Bacteria develop resistance traits through biological and evolutionary factors. Antibiotics may allow bacteria colonies to propagate genetically resistant strains. With the increase of antibiotics in health care and dental care, consequences may develop. A common infectious strain is Staphyloccocus aureus bacteria. Such strains have started to develop penicillin resistance. Furthermore, subtypes may further develop resistance to methicillin or vancomycin drugs. S. aureus can be found in dental implants and oropharynx. MRSA has been found in the nose and pharynx.
Severe dental infections, compromised health, and medical literature guidelines necessitate the use of antibiotics. Many hospitals also are sought by patients for odontogenic pain and usually receive a course of analgesics and antibiotics. However, dentists on average prescribe less by about 15-40% as they try to treat the underlying condition before resorting to antibiotics.

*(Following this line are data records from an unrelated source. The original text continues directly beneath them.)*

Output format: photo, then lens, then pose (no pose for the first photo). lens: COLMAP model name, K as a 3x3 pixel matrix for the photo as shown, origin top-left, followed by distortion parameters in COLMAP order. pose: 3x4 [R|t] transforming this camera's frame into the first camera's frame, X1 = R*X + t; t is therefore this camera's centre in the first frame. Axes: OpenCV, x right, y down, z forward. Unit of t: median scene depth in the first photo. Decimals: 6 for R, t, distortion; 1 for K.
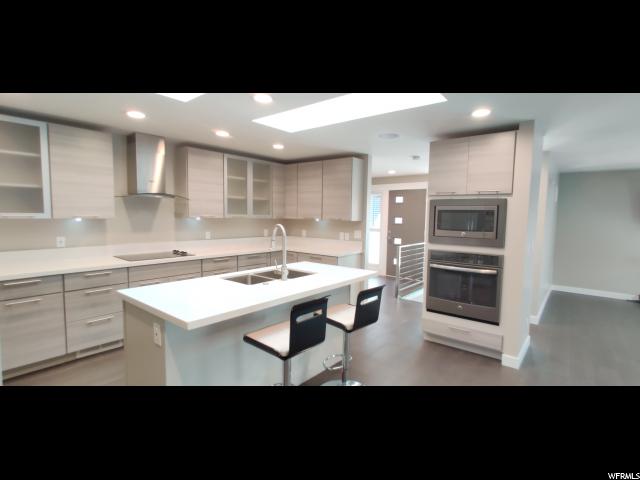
lens RADIAL K [[318.2, 0, 322.0], [0, 318.2, 241.0], [0, 0, 1]] dist [0.003482, 0.000403]
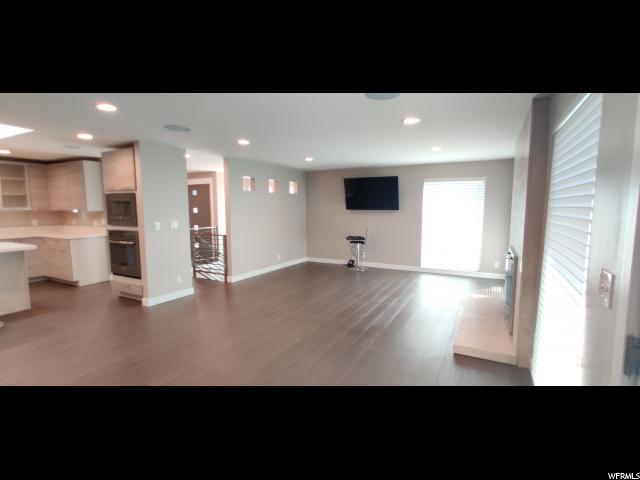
lens RADIAL K [[318.2, 0, 320.5], [0, 318.2, 239.5], [0, 0, 1]] dist [0.003482, 0.000403]
pose [[0.981798, -0.038710, 0.185943, 0.793794], [0.034997, 0.999118, 0.023212, 0.055609], [-0.186678, -0.016282, 0.982286, -0.433054]]
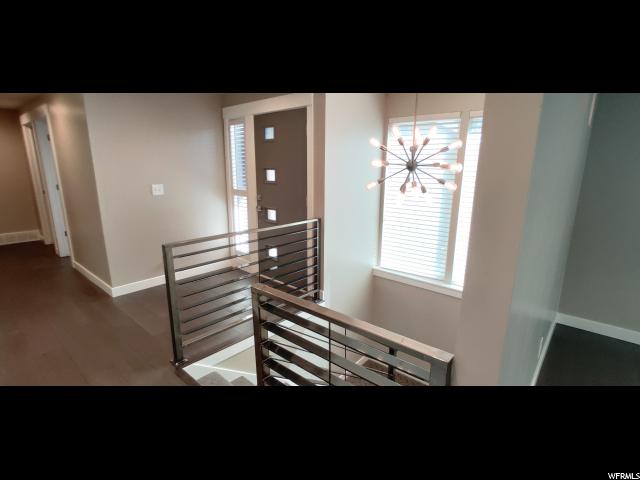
lens RADIAL K [[318.2, 0, 321.6], [0, 318.2, 238.5], [0, 0, 1]] dist [0.003482, 0.000403]
pose [[0.999358, 0.002470, -0.035730, 0.573750], [0.002849, 0.988976, 0.148050, -0.065989], [0.035702, -0.148057, 0.988334, 0.793705]]
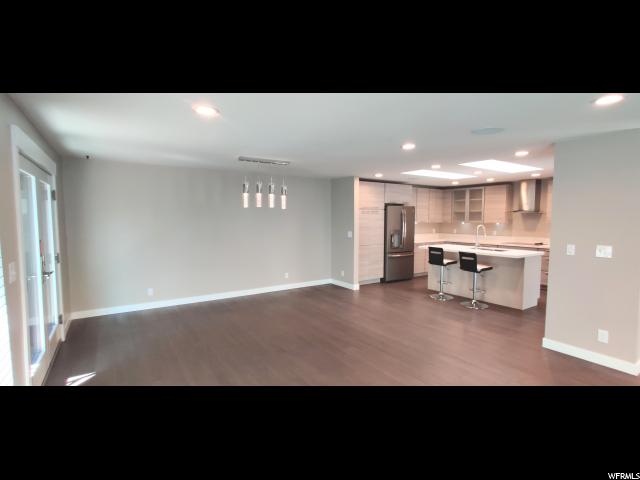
lens RADIAL K [[318.2, 0, 324.2], [0, 318.2, 241.3], [0, 0, 1]] dist [0.003482, 0.000403]
pose [[-0.284409, 0.052539, -0.957262, 1.372589], [-0.089525, 0.992679, 0.081081, -0.011404], [0.954514, 0.108759, -0.277623, 0.347706]]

Antibiotics resistance propagation has been furthered in other fields in the world. The food industry relies heavily on antibiotics. Livestock receive it, commercial seafood or aqua farming may be equally involved. Although the CDC advises against over injecting antibiotics into cattles, pigs, or chickens, food borne resistant bacteria are still a concern from multiple health agencies.

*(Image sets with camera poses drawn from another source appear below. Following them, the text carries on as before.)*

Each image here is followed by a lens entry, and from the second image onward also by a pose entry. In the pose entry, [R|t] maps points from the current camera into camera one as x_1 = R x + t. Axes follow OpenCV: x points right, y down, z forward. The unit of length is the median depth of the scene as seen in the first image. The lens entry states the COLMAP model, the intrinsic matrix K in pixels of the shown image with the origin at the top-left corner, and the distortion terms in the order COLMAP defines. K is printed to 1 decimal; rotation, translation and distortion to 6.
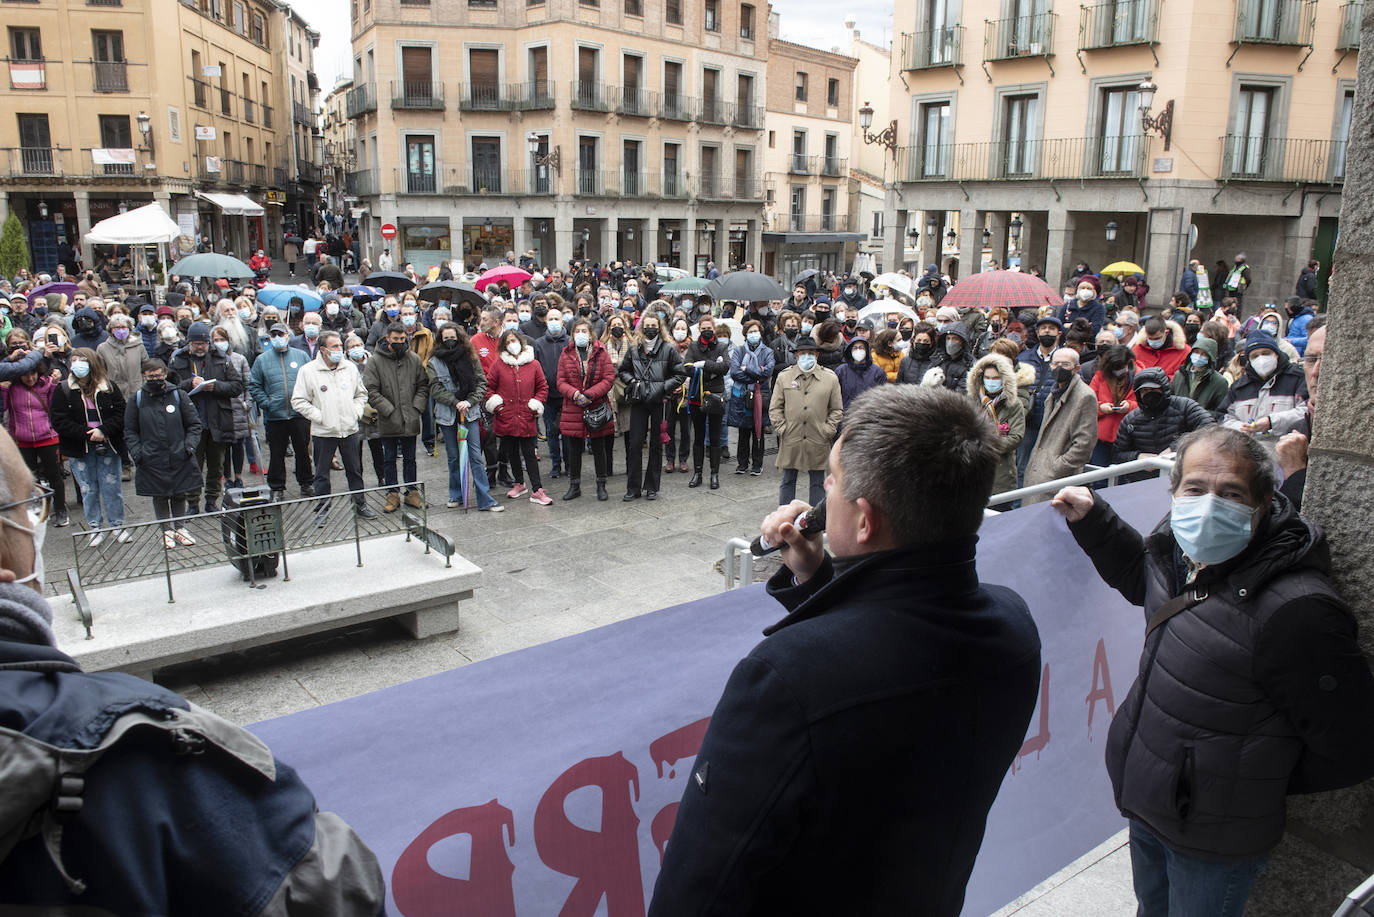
lens RADIAL K [[1048.9, 0, 687.0], [0, 1048.9, 458.5], [0, 0, 1]] dist [-0.043199, -0.007343]
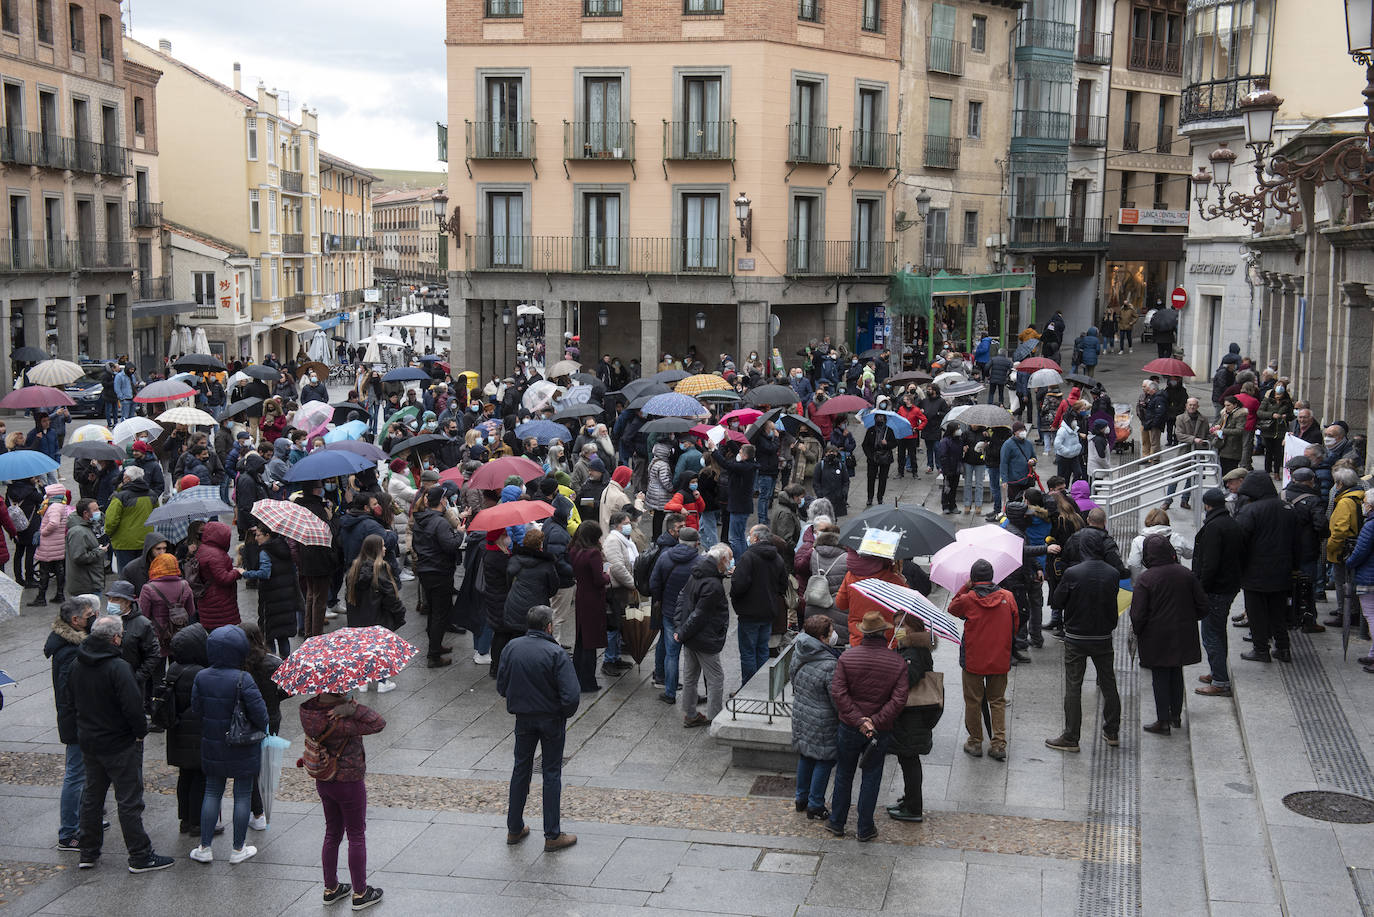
lens RADIAL K [[1764.4, 0, 700.8], [0, 1764.4, 452.6], [0, 0, 1]] dist [0.173895, -0.072382]
pose [[0.762973, -0.078648, 0.641629, -0.547668], [0.141280, 0.988863, -0.046789, 0.005484], [-0.630803, 0.126348, 0.765587, -0.285906]]
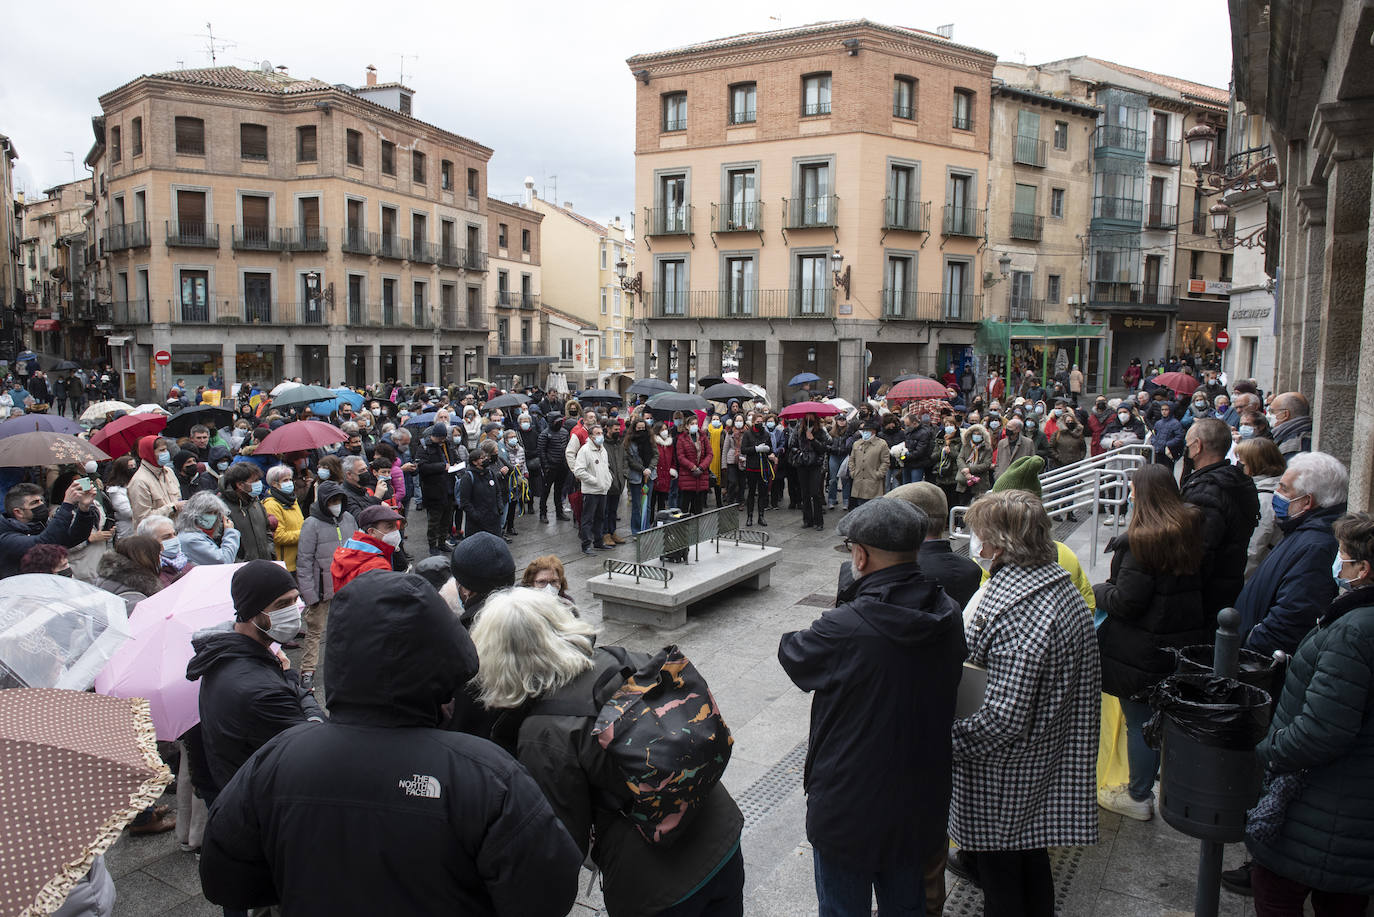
lens RADIAL K [[966.7, 0, 687.0], [0, 966.7, 458.5], [0, 0, 1]] dist [-0.021534, -0.048219]
pose [[0.921865, -0.045234, 0.384861, -0.176178], [0.085235, 0.992510, -0.087512, 0.015086], [-0.378020, 0.113478, 0.918816, -0.086959]]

Fortunately advances are slowly being made to fight back the resistance. Dentistry may use silver nanoparticles to help manage caries and bacteria. Risk for toxicity is a concern and a limitation of the treatment. Improvement in dental implant production with modified or enhanced surfaces may lead to partial antibacterial properties.
Brian Y. Kuo DDS FAGD
🦠 Be sure to finish your antibiotic medicine to prevent antibiotic resistance.